Government Benefits are Job #1 for Canadian CFP

The studying for the Canadian CFP Retirement and Education Planning exam has reinforced the concept of "get the most from the government" as job #1 for the CFP.  Most of the course seems to revolve around all the social programs and how to get the most out of them:

  1. There are 4 retirement social pensions, 3 of them are income based.  You can take advantage of the system if you are smart and maximize benefits, legally I might add.
  2. There are about at least 4 good ways to save for education with government help, again, if you are smart, you can maximize the benefit.
  3. There are around 5 retirement tax credits and deductions and income-splitting programs that can be managed for benefit.
  4. There are around 4 education tax programs to be managed.
  5. There are important benefits for the disabled for almost every one of the programs above.  I might add that I have no problem with taking care of those who are disabled, I think this is an important role of government.

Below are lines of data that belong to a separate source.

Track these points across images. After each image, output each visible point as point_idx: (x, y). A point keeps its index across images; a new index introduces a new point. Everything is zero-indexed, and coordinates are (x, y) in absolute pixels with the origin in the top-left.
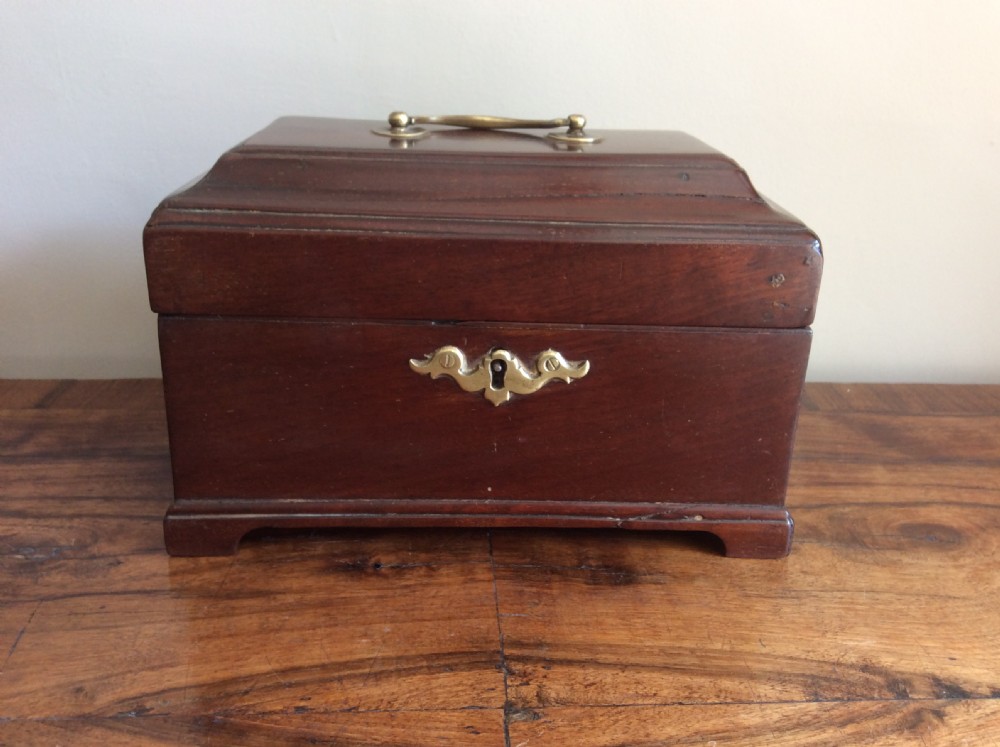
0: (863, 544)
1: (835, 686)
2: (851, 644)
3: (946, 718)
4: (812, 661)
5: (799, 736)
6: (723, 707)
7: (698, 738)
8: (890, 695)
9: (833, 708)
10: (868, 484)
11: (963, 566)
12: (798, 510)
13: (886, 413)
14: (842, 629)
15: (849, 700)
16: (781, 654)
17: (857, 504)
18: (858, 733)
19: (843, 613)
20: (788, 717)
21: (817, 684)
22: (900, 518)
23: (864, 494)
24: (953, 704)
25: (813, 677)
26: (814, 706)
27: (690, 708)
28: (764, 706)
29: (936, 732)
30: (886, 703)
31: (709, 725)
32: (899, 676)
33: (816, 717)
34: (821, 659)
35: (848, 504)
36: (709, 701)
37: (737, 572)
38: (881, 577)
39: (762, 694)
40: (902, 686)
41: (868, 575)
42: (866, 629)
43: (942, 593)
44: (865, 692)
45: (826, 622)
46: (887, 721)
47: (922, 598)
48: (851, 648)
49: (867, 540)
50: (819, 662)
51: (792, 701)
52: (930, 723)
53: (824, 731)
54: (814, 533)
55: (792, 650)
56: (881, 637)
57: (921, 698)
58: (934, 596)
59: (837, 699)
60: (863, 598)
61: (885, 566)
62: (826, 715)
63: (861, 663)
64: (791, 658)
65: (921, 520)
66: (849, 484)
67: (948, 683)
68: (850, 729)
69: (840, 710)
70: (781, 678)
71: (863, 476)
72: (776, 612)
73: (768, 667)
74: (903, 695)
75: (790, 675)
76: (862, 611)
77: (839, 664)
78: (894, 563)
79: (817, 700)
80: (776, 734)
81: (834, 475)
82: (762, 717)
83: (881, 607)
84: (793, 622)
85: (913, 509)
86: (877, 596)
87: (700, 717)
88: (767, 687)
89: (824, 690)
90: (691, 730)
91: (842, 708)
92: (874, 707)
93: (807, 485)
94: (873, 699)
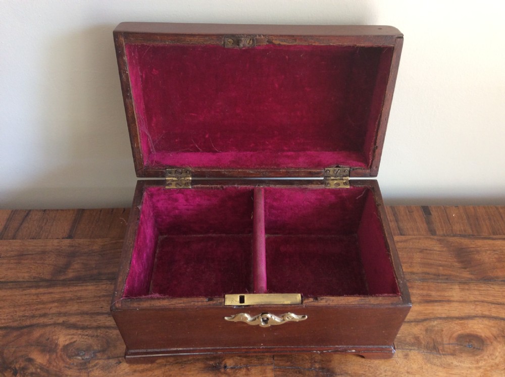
0: (438, 351)
10: (449, 301)
11: (480, 368)
12: (413, 324)
17: (440, 318)
22: (457, 329)
35: (436, 318)
49: (440, 347)
54: (417, 343)
61: (445, 368)
65: (468, 331)
66: (440, 301)
71: (448, 294)
78: (449, 365)
81: (434, 294)
85: (466, 321)
93: (420, 303)
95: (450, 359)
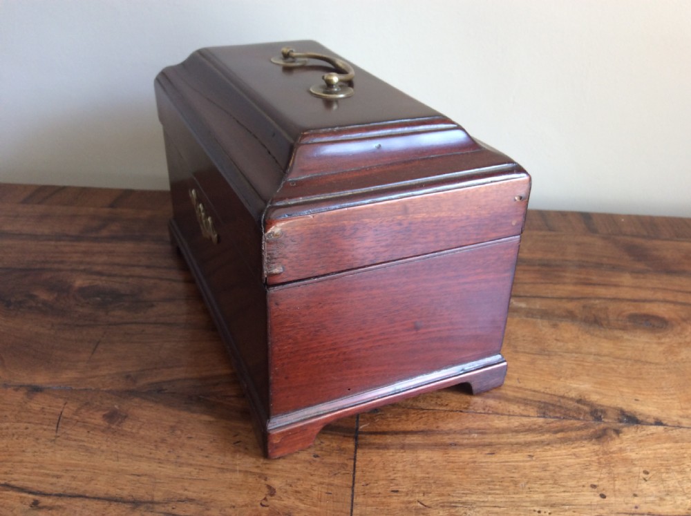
0: (601, 325)
1: (557, 410)
2: (575, 386)
3: (621, 435)
4: (547, 394)
5: (527, 436)
6: (486, 415)
7: (467, 431)
8: (590, 418)
9: (552, 422)
10: (616, 286)
11: (662, 343)
13: (644, 237)
14: (572, 376)
15: (564, 418)
16: (529, 388)
17: (605, 299)
18: (563, 438)
19: (575, 366)
20: (524, 425)
21: (545, 408)
22: (630, 309)
23: (611, 292)
24: (628, 427)
25: (545, 403)
26: (541, 420)
27: (466, 414)
28: (511, 417)
29: (612, 442)
30: (586, 422)
31: (475, 425)
32: (599, 408)
33: (540, 426)
34: (553, 393)
35: (599, 298)
36: (478, 411)
37: (513, 337)
38: (607, 346)
39: (511, 410)
40: (599, 414)
41: (598, 344)
42: (587, 378)
43: (643, 359)
44: (575, 415)
45: (563, 371)
46: (584, 433)
47: (629, 362)
48: (575, 389)
49: (605, 322)
50: (551, 395)
51: (529, 416)
52: (611, 437)
53: (544, 435)
54: (570, 316)
55: (537, 386)
56: (595, 383)
57: (609, 421)
58: (637, 361)
59: (557, 417)
60: (591, 358)
61: (611, 340)
62: (548, 426)
63: (578, 398)
64: (534, 391)
65: (645, 312)
66: (604, 285)
67: (629, 414)
68: (559, 435)
69: (558, 424)
70: (525, 402)
71: (614, 280)
72: (532, 362)
73: (519, 395)
74: (599, 419)
75: (531, 401)
76: (588, 366)
77: (563, 397)
78: (618, 338)
79: (544, 417)
80: (514, 434)
81: (595, 278)
82: (508, 423)
83: (600, 365)
84: (542, 370)
85: (641, 304)
86: (599, 358)
87: (471, 420)
88: (516, 407)
89: (550, 411)
90: (464, 427)
91: (559, 423)
92: (578, 424)
93: (575, 284)
94: (579, 419)
95: (618, 333)
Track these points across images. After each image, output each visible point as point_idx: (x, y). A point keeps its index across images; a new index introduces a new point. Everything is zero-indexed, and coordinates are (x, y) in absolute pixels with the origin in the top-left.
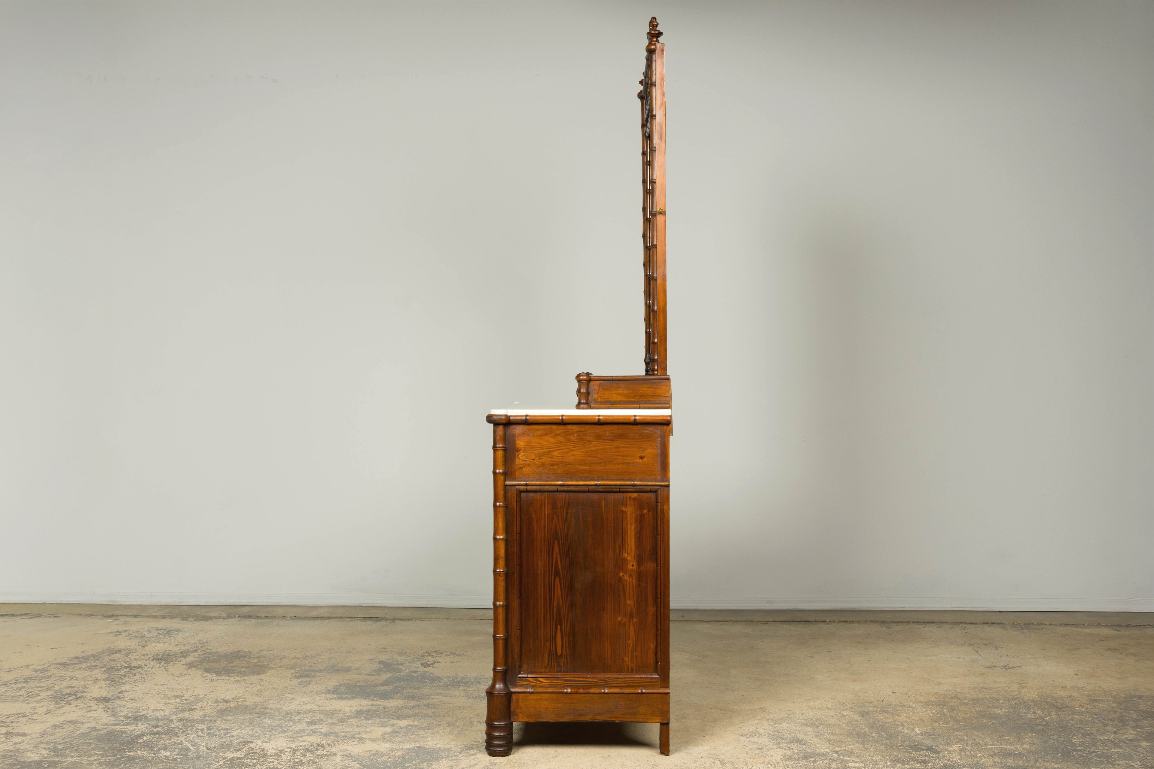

An example of the kind of management is for one of the retirement pensions "The monthly Allowance benefit of $1,025.73 is equivalent to the maximum monthly GIS benefit plus the maximum monthly OAS benefit calculated as ($485.61 + $540.12).

The clawback is $3 per month for every $4 of a couple's base income, up to 4/3 of the amount of the Old Age Security pension. Above that amount, the clawback is $1 for every $4 of the couple's base income.

Assume for the given quarter, the maximum annual OAS benefit is $6,481.44, calculated as ($540.12 x 12). The income level cut-off for the allowance benefit is $31,951, calculated as [(maximum annual OAS benefit x 4/3) + ((maximum annual Allowance benefit - maximum annual OAS benefit) x 4]" Whew, this is complicated!